• INSTRUCTIONS TO FOLLOW
A word-for-word copy of the data, with no images, is the required answer.

• DATASET EXTRACT

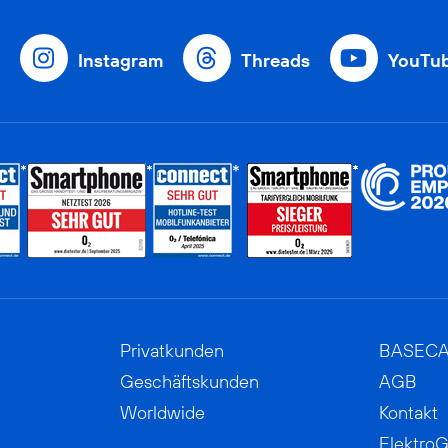
Instagram
Threads
YouTu
Privatkunden
BASEC
Geschäftskunden
AGB
Worldwide
Kontakt
ElektroG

• ANSWER FOR THE TASK
Instagram
Threads
YouTu
Privatkunden
BASEC
Geschäftskunden
AGB
Worldwide
Kontakt
ElektroG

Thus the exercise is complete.